Let us know how you get on.
| 01 February 2019 23:27
Hi Chris -- this looks very intriguing, and like a project that one can learn quite a bit from. My question is this: I have a piece of pecan (or hickory) that pretty much matches the dimensions of your elm. Its grain is subtle, and the piece is basically blonde shot through with pinks and greys. But I wonder if you think that wood would be too hard. I just finished the Merlin (or in my version a Swainson's Hawk) in black walnut, and it went well (plus I learned loads -- many thanks!). I did have to sharpen my tools frequently, but doing so gave me good practice.
| 13 April 2014 19:39
Rita - It depends on what you are carving. You would definitely need a plane surface for, say, lettering or intaglio carving, but mostly it's not actually necessary, just really nice. One thing about rough sawn wood: it can contain grit and dirt which can blunt the edge of your tools, so make sure you use a stiff brush on it first. Congratulations on getting into woodcarving; I wish you much joy and success!
| 10 April 2014 05:08
I am totally new to woodcarving, just wondering is it necessary to plane the wood prior to beginning a carving and if the answer is yes will you explain the reason.
i find your site great, hoping to master woodcarving using same
| 18 March 2014 17:34
Gilles - The precise dimensions of my starting block was: Length (along the grain): 450mm (17 3/4in.) x Width: 275mm (10 7/8in. x Thickness: 50mm (2in.).
| 18 March 2014 12:59
I have problems finishing any relief carvings that I start, as I prefer carving in the round... but I would love to finish a relief carving. The problem is that it takes so much time to finish that I loose interest after a while.
But I love boats, and I want to try my hand at this one.

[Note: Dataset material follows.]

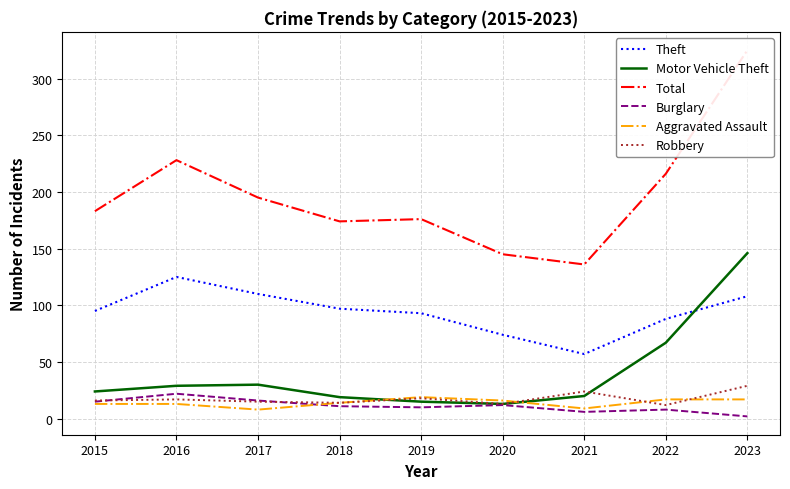

Is the value of Total at 2016 greater than the value of Motor Vehicle Theft at 2019?

Yes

One other thing that I would like to know (beside the thickness as mentioned before) is the size of the board. I know I could just print the drawing and measure it, but I would prefer to know exactly what you used.
Thanks for your help.
| 10 March 2014 09:25
Ann - Apologies for missing out the wood thickness; it is quite important when it comes to a relief carving! I used a 2in. 50mm. board. Thanks for bringing it to my attention: I have updated the download, and added a note above.
| 21 February 2014 07:39
Carrie, I second Eric's comment!
| 21 February 2014 03:54
Carrie, excellent technique of embedding the final carving during the intro. MORE of that please. Helps the mind grasp the theoretical into the actual. Chris, you addressed one of my more pressing areas of ignorance, but full of questions... that is the planning of what piece of wood should I use and why and how. I think it is one of the most important places to start, but what should I consider. Loved the detail in how you went through that for us. Lastly, again, I was amazed at how much relief you used in the dory to create the depth, yet so little was needed in the background for perspective. Makes sense in the end, but not obvious to a beginner like me. It still feels daring to take away so much wood! (grin) My wish list would be a discussion on how to handle relief perspective using TWO depths of the same carving, say comparing a shallow (1/2 inch) and deep (1.5-2.0 inch) carving of the same subject.
| 20 February 2014 13:55
Chris - great intro and very useful thought-sharing-process on the wood: warping and "ugly" part considerations. What size and thickness is your actual work, which normally I find on the working drawing and this time around I don't see it. It helps me plan the proportions for the piece that I might choose, especially the thickness. Thanks!
| 19 February 2014 19:37
You suggest that the figuring of the wood you chose may be a bit strong but I think that there is a lovely serendipity in the way the figure both flows around the bow of the boat and echos small waves on the water. The talk through on preparation and thinking about the piece of wood is most helpful [to me at least]. Thanks.